History
- Name: Fatima
- Builder: R. Hutchinson, Sunderland, England
- Launched: 1849
- Fate: Wrecked upon Great Detached Reef on 26 June 1854.

General characteristics
- Class & type: Barque
- Tons burthen: 521 tons
- Length: 112 feet (34 m)
- Beam: 26 feet (7.9 m)
- Draught: 19 feet (5.8 m)

= Fatima (1849 vessel) =

Ship of the Canterbury Association

Fatima was an English barque that was wrecked on 26 June 1854 in the Torres Strait. She was built by R. Hutchinson, Sunderland, Tyne and Wear, launched in 1849 and registered at Liverpool. Her cargo capacity was 521 tons burthen.

She sailed from London, England on 17 January 1850, under the command of Captain Ray, arriving at Port Adelaide, Australia on 11 June.

Under the command of Captain W. Hardie, on a voyage from Melbourne to Batavia, she struck the Great Detached Reef and was wrecked on 26 June 1854. The crew were rescued by the Bato off Raine Island.

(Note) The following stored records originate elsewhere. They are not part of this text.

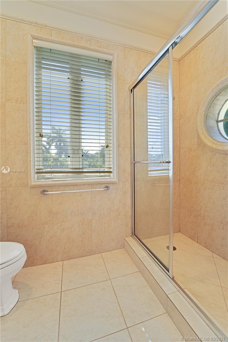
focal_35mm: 14
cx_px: 114
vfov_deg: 104.3
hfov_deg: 81.2
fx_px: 133
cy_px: 171
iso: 160
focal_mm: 14
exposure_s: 1/25
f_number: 5
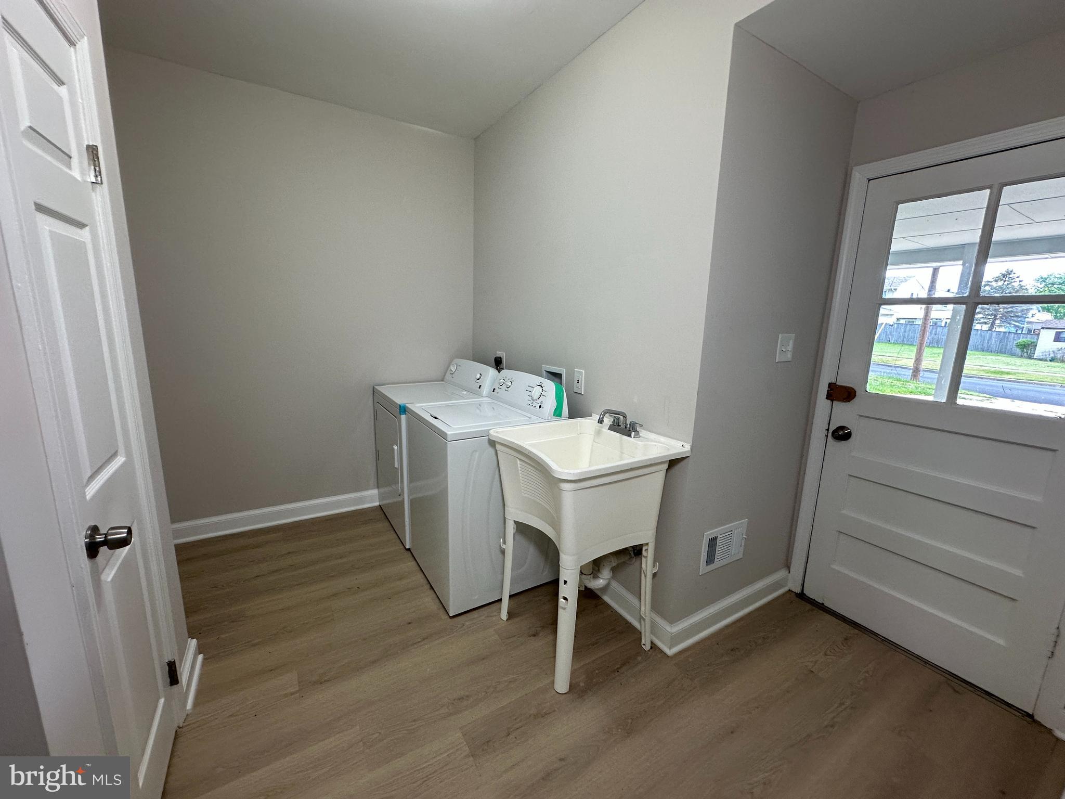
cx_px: 532
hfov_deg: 102.1
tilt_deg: -10.4
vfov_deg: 85.7
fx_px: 431
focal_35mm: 14
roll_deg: -1.2
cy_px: 400
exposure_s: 1/120
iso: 160
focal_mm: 2.22
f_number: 2.2
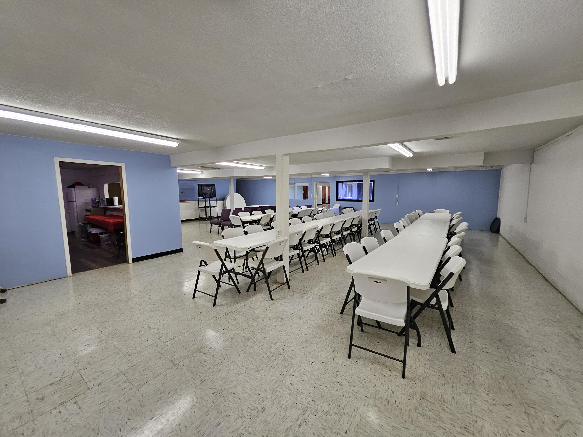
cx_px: 292
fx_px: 219
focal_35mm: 13
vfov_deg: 89.9
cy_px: 218
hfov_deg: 106.2
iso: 80
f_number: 2.2
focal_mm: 1.74
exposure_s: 1/60
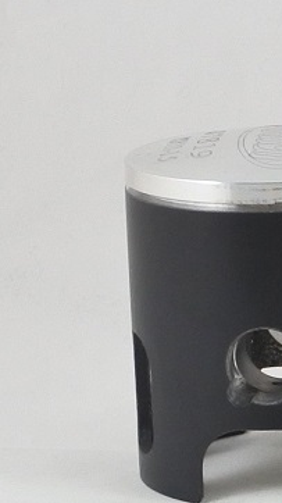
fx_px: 2452
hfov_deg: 6.1
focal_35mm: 184
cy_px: 190
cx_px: 864
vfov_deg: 11.7
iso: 450
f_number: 4
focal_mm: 12.8
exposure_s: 1/125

Amongst the passengers on the outward voyage from London to Melbourne were Edward Thomas Fysh and his sister Harriet Fysh. Harriet married William Henderson Hardie in Melbourne and was on board the Fatima when the vessel was wrecked on Great Detached Reef. Harriet Fysh was grand aunt to Wilmot Hudson Fysh, pioneer aviator and co-founder of Qantas.